__Exercise instructions__:
Go through the entries below. Copy each line in which "colored" appears.

(Data records)
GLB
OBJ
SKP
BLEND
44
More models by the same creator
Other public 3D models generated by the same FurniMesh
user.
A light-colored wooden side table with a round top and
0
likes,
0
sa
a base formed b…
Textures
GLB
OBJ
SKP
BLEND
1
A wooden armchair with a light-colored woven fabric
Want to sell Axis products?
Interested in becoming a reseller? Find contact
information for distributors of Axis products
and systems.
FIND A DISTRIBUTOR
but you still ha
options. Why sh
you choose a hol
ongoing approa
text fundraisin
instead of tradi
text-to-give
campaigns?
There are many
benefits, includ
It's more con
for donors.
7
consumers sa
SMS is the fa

==

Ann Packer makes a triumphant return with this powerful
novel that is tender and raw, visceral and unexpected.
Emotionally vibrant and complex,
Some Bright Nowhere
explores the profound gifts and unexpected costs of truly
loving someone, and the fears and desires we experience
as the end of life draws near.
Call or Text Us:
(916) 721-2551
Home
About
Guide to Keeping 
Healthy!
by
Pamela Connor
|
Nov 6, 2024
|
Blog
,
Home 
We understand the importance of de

* * *

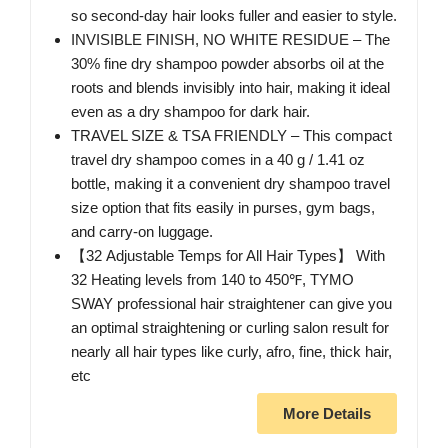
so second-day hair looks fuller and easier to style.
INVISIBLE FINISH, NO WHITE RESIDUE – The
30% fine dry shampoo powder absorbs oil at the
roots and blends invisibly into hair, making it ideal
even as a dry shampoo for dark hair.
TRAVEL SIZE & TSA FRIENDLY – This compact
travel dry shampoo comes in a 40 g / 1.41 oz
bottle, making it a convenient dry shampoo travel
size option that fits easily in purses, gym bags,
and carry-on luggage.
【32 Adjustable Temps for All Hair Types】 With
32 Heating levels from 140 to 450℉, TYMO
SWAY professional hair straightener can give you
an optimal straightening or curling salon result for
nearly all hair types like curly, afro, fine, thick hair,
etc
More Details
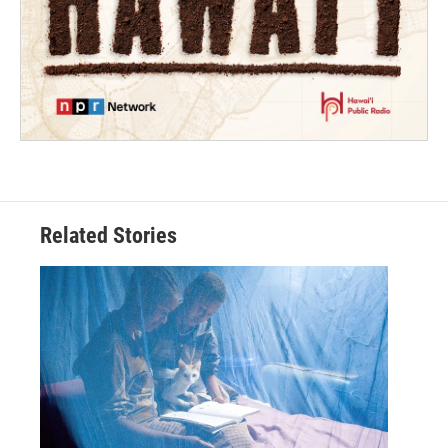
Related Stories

__Response area__:
A light-colored wooden side table with a round top and
A wooden armchair with a light-colored woven fabric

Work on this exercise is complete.